The volcano plot is another useful form of the scatterplot that has become increasingly common for the analysis of omic datasets (Ritchie et al. 2015). One axis maps a measure of statistical significance from a statistical test (such as p-value) and the other axis maps a magnitude of change. As a result, the user can quickly examine how statistical significance and magnitude change associate in the dataset. Importantly, they can also determine which data points (genes) demonstrate both statistical significance and large magnitude change.

Below, we superimpose the 16 DEGs from the soybean cotyledon dataset as red points onto a volcano plot. We again use hexagon bins to summarize the full dataset and reduce overplotting problems. We can confirm that these 16 DEGs in general have both high magnitude and statistical significance.

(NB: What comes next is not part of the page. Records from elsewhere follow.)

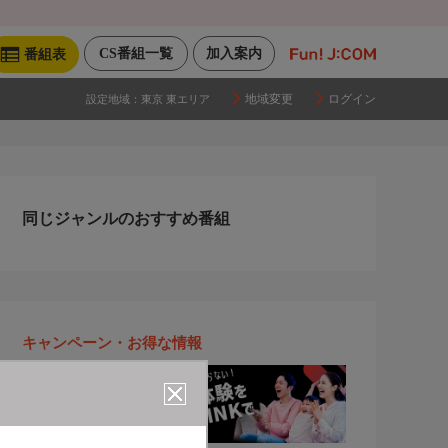
CS番組一覧
加入案内
番組表
地域変更
ログイン
設定地域：
東京 東エリア
同じジャンルのおすすめ番組
キャンペーン・お得な情報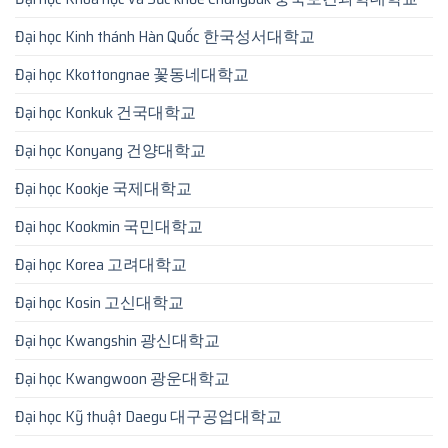
Đại học Kinh thánh Hàn Quốc 한국성서대학교
Đại học Kkottongnae 꽃동네대학교
Đại học Konkuk 건국대학교
Đại học Konyang 건양대학교
Đại học Kookje 국제대학교
Đại học Kookmin 국민대학교
Đại học Korea 고려대학교
Đại học Kosin 고신대학교
Đại học Kwangshin 광신대학교
Đại học Kwangwoon 광운대학교
Đại học Kỹ thuật Daegu 대구공업대학교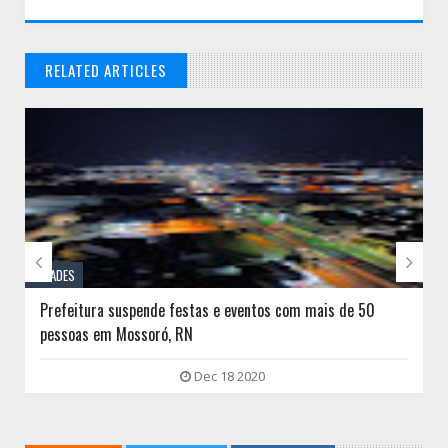
RELATED ARTICLES
// THATS WHAT YOU MIGHT BE LOOKING FOR


CIDADES
Prefeitura suspende festas e eventos com mais de 50
pessoas em Mossoró, RN
Dec 18 2020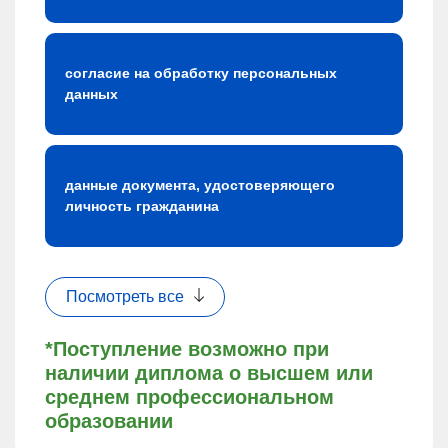
согласие на обработку персональных
данных
данные документа, удостоверяющего
личность гражданина
Посмотреть все
*Поступление возможно при
наличии диплома о высшем или
среднем профессиональном
образовании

While volcano plots are common in other RNA-seq visualization packages, we also include an interactive version in the `bigPint`

package, which can be viewed in the article Producing interactive plots or on the help manual for the interactive volcano function, plotVolcanoApp().

Brown, Anne V., and Karen A. Hudson. 2015. “Developmental Profiling of Gene Expression in Soybean Trifoliate Leaves and Cotyledons.” *BMC Plant Biology* 15 (1). BioMed Central: 169.

Chandrasekhar, T, K Thangavel, and E Elayaraja. 2012. “Effective Clustering Algorithms for Gene Expression Data.” *International Journal of Computer Applications* 1201: 4914.

Cook, D, H Hofmann, EK Lee, H Yang, B Nikolau, and E Wurtele. 2007. “Exploring Gene Expression Data, Using Plots.” *Journal of Data Science* 5: 151–82.

Ritchie, Matthew E., Belinda Phipson, Di Wu, Yifang Hu, Charity W. Law, Wei Shi, and Gordon K. Smyth. 2015. “Limma Powers Differential Expression Analyses for Rna-Sequencing and Microarray Studies.” *Nucleic Acids Research* 43 (7). Oxford University Press: e47–e47.